JetBlue noted that masks are optional but said that crew members and passengers traveling internationally “should always have a mask with them in case they continue to be required at their destination.”
Southwest said employees and customers have the option to wear a face covering on domestic flights and airports—and some international locations.
“We encourage individuals to make the best decision to support their personal wellbeing,” the airline said in a statement to news outlets Monday.
Delta Air Lines
While Delta said that it would make masks optional, it called for patience as the policy shift is carried out.
“Given the unexpected nature of this announcement, please be aware that customers, airline employees and federal agency employees, such as [Transportation Security Administration], may be receiving this information at different times,” Delta said. “You may experience inconsistent enforcement during the next 24 hours as this news is more broadly communicated remember to show understanding and patience with others who may not be aware enforcement is no longer required.”
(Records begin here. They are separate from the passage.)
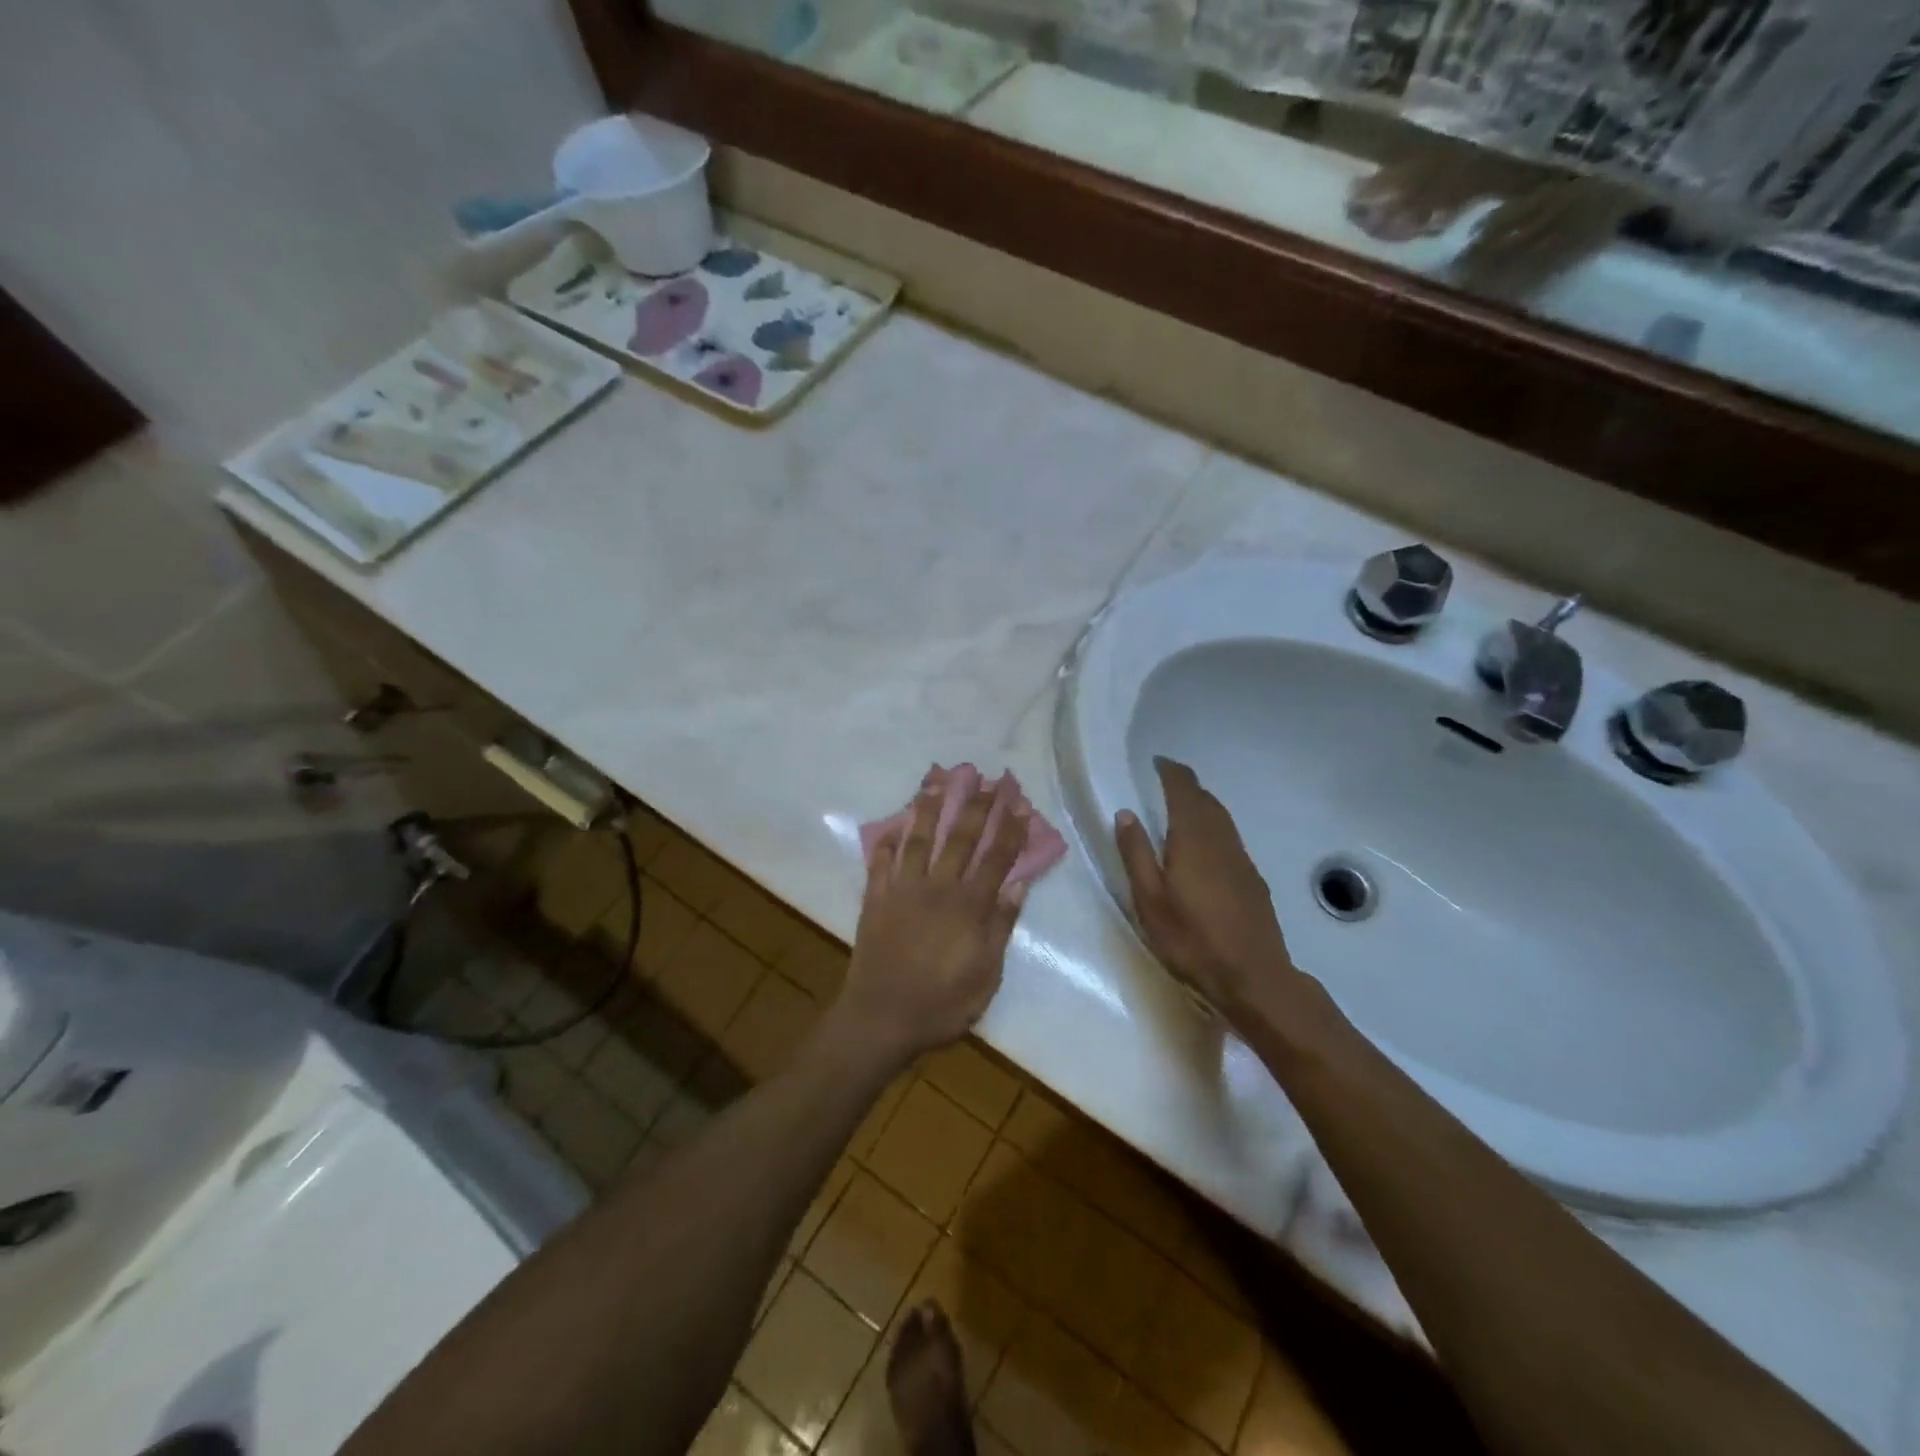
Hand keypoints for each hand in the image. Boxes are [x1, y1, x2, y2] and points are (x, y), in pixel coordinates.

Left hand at [835, 768, 1027, 1063]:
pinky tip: (894, 822)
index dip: (1009, 829)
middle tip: (986, 776)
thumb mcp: (986, 975)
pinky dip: (887, 840)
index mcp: (969, 907)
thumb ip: (1001, 927)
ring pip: (918, 839)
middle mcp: (938, 888)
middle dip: (976, 805)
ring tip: (937, 779)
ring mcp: (903, 890)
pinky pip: (880, 861)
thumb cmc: (942, 1004)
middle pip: (960, 838)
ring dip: (929, 807)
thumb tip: (1018, 884)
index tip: (1018, 802)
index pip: (995, 858)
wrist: (881, 1018)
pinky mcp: (875, 899)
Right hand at [1115, 756, 1302, 1024]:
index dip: (1171, 772)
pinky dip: (1213, 828)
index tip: (1157, 763)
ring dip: (1202, 805)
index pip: (1184, 790)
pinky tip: (1204, 847)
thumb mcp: (1149, 899)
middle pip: (1206, 800)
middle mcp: (1221, 840)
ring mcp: (1241, 860)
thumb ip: (1136, 853)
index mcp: (1193, 839)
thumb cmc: (1191, 939)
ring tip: (1181, 809)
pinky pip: (1230, 838)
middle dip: (1186, 786)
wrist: (1253, 977)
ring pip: (1221, 819)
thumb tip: (1125, 813)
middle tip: (1164, 783)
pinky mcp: (1252, 880)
Meanwhile, Alaska said in a statement to customers that it welcomed “the opportunity to “see your smiling faces.”
“It has been a long 24 months with nearly constant change,” said Max Tidwell, the airline’s vice president of safety and security. “I could not be prouder of our frontline employees who have handled every pivot focusing on safety and the care we’re known for. We’re also thankful for our guests who remained considerate, patient, and stood by us throughout every twist and turn.”
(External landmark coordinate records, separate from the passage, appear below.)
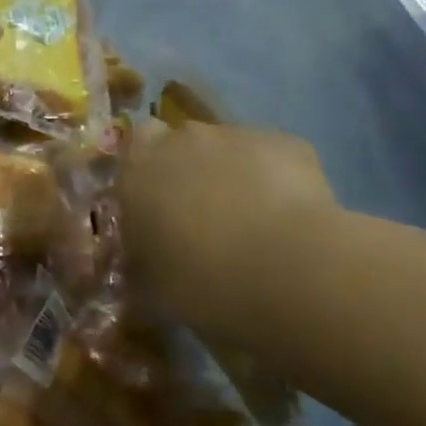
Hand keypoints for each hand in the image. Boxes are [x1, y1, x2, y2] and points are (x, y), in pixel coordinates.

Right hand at [117, 119, 338, 339]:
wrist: (290, 270)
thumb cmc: (206, 283)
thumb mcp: (156, 290)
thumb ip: (144, 265)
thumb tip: (143, 265)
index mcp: (140, 169)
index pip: (133, 152)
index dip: (147, 177)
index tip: (157, 211)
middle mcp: (183, 139)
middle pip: (182, 146)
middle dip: (191, 174)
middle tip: (205, 223)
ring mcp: (237, 135)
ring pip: (229, 150)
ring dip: (234, 177)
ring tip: (255, 228)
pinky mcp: (287, 142)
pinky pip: (273, 159)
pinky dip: (277, 182)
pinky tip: (292, 223)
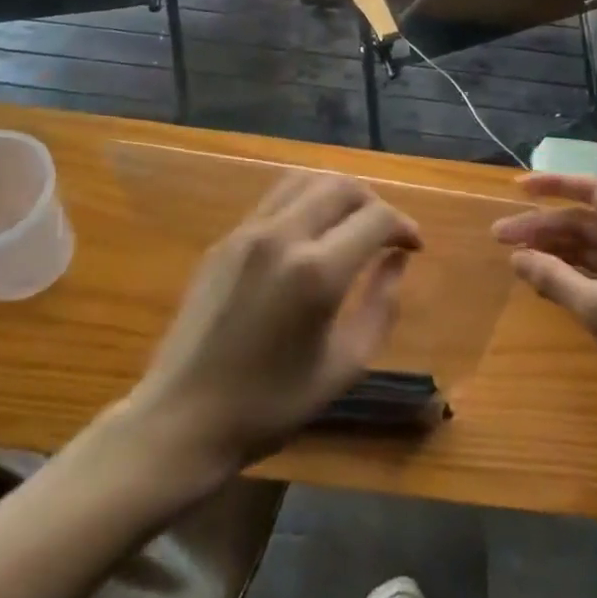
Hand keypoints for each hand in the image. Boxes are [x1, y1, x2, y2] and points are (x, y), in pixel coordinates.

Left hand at [130, 171, 420, 473]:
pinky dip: (305, 201)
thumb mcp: (343, 367)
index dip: (404, 226)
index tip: (414, 246)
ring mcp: (248, 231)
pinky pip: (275, 199)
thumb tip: (397, 261)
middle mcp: (282, 235)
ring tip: (351, 223)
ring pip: (305, 180)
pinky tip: (310, 234)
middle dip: (374, 201)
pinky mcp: (226, 238)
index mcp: (316, 271)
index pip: (375, 218)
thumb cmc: (270, 405)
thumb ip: (380, 307)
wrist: (183, 417)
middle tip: (387, 232)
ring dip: (338, 193)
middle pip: (341, 186)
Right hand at [493, 174, 596, 426]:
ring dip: (553, 250)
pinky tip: (542, 283)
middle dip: (542, 226)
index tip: (515, 188)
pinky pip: (596, 272)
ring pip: (588, 247)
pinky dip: (569, 274)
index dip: (552, 185)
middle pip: (583, 220)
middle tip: (499, 236)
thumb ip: (555, 278)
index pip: (591, 189)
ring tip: (514, 259)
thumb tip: (516, 257)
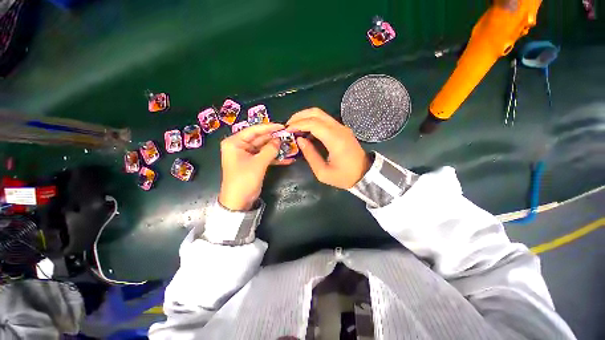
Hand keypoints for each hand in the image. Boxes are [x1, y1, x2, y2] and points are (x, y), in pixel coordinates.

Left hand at [218, 123, 293, 210]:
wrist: (238, 201)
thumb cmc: (244, 180)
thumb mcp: (258, 164)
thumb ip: (270, 150)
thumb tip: (279, 140)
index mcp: (235, 142)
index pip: (254, 130)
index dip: (269, 128)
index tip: (282, 126)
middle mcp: (240, 146)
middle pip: (260, 139)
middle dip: (274, 139)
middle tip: (289, 136)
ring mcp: (248, 155)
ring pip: (264, 148)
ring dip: (276, 148)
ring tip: (290, 146)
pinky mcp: (254, 163)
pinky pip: (265, 157)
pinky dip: (275, 158)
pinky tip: (287, 159)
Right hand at [286, 108, 370, 188]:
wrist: (365, 174)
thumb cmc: (344, 176)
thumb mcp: (323, 172)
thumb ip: (310, 155)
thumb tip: (299, 140)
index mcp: (335, 140)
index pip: (314, 124)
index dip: (298, 124)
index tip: (287, 130)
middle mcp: (339, 129)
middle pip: (317, 113)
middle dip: (300, 116)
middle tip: (288, 125)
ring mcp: (342, 127)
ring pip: (321, 114)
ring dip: (306, 118)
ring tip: (295, 128)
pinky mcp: (342, 129)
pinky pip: (325, 120)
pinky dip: (313, 122)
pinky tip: (306, 131)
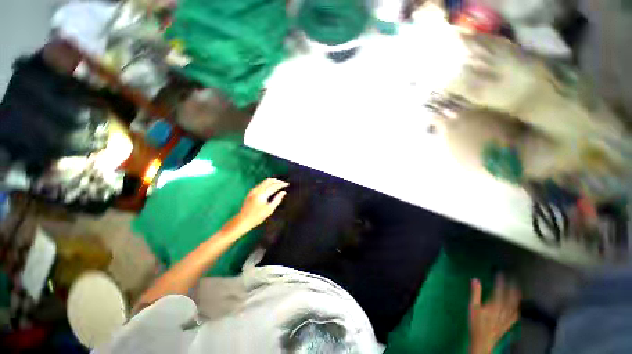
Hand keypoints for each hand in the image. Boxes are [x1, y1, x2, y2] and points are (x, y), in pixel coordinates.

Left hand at [227, 178, 288, 234]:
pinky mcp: (251, 192)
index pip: (274, 186)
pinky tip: (271, 186)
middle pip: (269, 181)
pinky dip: (267, 183)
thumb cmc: (258, 217)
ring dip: (272, 181)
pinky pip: (261, 184)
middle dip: (277, 181)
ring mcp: (253, 190)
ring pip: (264, 181)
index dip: (281, 184)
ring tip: (279, 183)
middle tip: (284, 183)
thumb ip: (277, 199)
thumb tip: (283, 192)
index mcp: (262, 195)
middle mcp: (257, 190)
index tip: (287, 184)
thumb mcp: (270, 209)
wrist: (243, 220)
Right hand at [469, 275, 520, 353]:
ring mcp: (507, 317)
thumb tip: (475, 280)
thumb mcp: (473, 307)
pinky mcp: (509, 323)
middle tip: (513, 279)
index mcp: (495, 304)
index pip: (500, 290)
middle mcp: (504, 310)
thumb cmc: (476, 323)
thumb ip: (475, 293)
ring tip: (517, 289)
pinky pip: (515, 314)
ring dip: (516, 296)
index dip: (501, 281)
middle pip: (510, 297)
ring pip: (515, 305)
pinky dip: (517, 308)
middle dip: (512, 287)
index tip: (500, 274)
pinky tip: (517, 307)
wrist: (483, 340)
Spirit Airlines said late Monday that masks are optional.
“We understand some guests may want to continue wearing face coverings on flights, and that’s perfectly fine under our optional policy,” it said. “For our guests traveling internationally, please remember to check country-specific airport requirements before traveling.”
As with other carriers, Frontier Airlines said that it will not mandate masks on planes but it noted that they could be still required at airports in some localities.
“Customers and team members should continue to abide by mask rules within any facility that may require it,” the firm said in a statement. “Per CDC guidance, regardless of whether a mask mandate is in effect, individuals are encouraged to continue to wear masks in indoor settings.”
Amtrak, the most-used passenger rail system in the country, similarly announced Tuesday that passengers and employees would no longer be mandated to wear face coverings.
“While Amtrak passengers and employees are no longer required to wear masks while on board trains or in stations, masks are welcome and remain an important preventive measure against COVID-19,” Amtrak said. “Anyone needing or choosing to wear one is encouraged to do so.”
Despite airlines and airports moving to drop the requirement, some local transit agencies may require people to wear masks. For example, King County Metro and Pierce Transit in the Seattle metropolitan area said the two agencies will keep their mask mandates intact due to a possible Department of Justice appeal.
In New York, the Metropolitan Transportation Authority announced it would keep its mask requirement intact, according to spokesman Tim Minton, who told outlets the system is “continuing to follow CDC guidelines and will review the Florida court order.”
The flurry of activity came after U.S. District Judge Kathryn Kimball Mizelle issued an order against the CDC’s mandate, saying it had exceeded the agency’s statutory authority because its implementation violated federal administrative law.
“At the time when the CDC issued the mandate, the COVID-19 pandemic had been ongoing for almost a year and COVID-19 cases were decreasing,” the Florida judge wrote Monday. “This timing undercuts the CDC’s suggestion that its action was so urgent that a thirty-day comment period was contrary to the public interest. So too, the CDC’s delay in issuing the mandate further undercuts its position.”
Later that day, White House press secretary Jen Psaki told reporters that the Biden administration will still recommend that individuals wear masks on public transit and said officials are “still reviewing” Mizelle’s order.